Corrupção
«Há uma boa miúda num bar de alterne que nos vai ajudar a apanhar os bandidos». A ideia está no filme produzido por Alexandre Valente, embora as palavras possam não ser exactamente estas, e resume o plot. A ficcionalização da história real – Sofia é contactada por um polícia antes de conhecer o Presidente do Clube e desvia-se do bom caminho porque se apaixona por «Luís» não convence ninguém. O que é grave num filme que se pretende um retrato realista da degradação moral do mundo de futebol e da sociedade portuguesa, partindo de uma história real.A sequência da orgia sexual, que forneceu imagens à campanha publicitária, é dispensável. A maior parte das mulheres têm um ar boçal, o que podia ser um efeito pretendido. Os homens não parecem árbitros de futebol, mas actores porno, o que não surpreende.

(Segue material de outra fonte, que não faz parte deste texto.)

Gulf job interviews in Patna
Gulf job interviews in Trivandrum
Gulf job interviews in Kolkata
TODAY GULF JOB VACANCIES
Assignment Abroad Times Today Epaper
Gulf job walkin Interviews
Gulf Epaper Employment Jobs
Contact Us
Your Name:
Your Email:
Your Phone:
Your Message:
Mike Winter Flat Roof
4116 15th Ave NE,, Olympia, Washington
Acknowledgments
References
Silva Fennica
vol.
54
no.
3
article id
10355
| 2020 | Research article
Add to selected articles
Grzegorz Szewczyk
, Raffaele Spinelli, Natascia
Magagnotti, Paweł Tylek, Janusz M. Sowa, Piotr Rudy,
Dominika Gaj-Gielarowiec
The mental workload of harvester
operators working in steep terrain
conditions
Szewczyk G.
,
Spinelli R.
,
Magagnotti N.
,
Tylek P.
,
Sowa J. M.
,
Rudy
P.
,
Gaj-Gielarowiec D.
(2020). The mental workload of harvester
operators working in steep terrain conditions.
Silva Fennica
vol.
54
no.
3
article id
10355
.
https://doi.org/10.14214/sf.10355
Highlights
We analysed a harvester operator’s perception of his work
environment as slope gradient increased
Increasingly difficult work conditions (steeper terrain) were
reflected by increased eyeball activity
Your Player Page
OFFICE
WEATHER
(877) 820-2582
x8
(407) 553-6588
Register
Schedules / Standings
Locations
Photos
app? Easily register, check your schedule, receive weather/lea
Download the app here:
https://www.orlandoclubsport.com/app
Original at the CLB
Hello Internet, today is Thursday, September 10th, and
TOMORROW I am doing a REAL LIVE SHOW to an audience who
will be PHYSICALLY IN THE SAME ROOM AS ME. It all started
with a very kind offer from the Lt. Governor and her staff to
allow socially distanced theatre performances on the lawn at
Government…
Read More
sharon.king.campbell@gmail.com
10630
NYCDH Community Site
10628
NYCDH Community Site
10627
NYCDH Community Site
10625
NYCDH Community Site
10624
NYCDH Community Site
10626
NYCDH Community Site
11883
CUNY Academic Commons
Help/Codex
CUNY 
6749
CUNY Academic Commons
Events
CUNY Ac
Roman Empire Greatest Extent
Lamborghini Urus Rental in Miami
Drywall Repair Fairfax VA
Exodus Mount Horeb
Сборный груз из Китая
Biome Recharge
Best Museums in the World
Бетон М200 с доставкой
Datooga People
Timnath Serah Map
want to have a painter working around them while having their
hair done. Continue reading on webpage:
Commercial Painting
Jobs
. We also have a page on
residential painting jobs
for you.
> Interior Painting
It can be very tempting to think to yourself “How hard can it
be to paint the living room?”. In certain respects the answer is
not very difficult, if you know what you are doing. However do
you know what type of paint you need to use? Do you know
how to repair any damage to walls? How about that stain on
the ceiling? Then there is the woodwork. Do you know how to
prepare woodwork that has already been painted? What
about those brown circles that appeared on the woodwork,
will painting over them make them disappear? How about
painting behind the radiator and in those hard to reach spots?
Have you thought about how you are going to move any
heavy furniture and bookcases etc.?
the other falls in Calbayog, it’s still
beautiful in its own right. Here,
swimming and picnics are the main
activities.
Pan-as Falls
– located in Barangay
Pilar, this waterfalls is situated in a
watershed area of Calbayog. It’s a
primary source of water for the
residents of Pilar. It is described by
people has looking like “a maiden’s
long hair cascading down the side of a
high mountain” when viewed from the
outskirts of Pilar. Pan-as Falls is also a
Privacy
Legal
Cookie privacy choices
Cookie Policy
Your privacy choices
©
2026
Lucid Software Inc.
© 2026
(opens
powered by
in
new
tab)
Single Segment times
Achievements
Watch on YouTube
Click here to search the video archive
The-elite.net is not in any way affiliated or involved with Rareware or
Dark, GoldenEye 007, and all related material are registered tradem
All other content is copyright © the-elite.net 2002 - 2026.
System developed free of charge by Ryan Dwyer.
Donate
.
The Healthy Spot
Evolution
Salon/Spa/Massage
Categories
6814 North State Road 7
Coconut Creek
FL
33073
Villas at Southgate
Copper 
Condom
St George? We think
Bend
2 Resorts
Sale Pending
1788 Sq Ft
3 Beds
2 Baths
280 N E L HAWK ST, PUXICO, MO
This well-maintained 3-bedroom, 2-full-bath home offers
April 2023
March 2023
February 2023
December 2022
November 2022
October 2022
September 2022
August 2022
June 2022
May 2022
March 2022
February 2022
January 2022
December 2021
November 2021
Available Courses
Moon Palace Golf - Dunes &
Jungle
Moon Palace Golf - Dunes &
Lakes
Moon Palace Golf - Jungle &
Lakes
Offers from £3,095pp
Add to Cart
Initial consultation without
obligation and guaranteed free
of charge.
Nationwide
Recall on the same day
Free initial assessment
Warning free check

O filme desilude? Sim. O filme está aquém das intenções de João Botelho e dá a entender que mesmo a versão final ficará aquém das expectativas dos espectadores? Sim. Arrependi-me de ver o filme? Não me arrependi e talvez o facto se deva a excesso cinéfilo da minha parte. Um filme é uma obra muito complexa e há quase sempre um aspecto que se aproveita. Neste caso, as interpretações de Margarida Vila-Nova e Nicolau Breyner, secundados por outros bons actores: Vergílio Castelo, Rita Blanco, Ruy de Carvalho, etc. Salva-se também um ou outro plano brilhante. E, nas categorias técnicas, a montagem, o guarda-roupa e a cenografia.
Não sei se a minha cinefilia militante chegará para ver a «versão do realizador». Mas tenho uma curiosidade: os 17 minutos que faltam devem atribuir-se apenas ao arrojo comercial do produtor ou à existência de cenas incómodas com personagens «elitistas e sulistas»?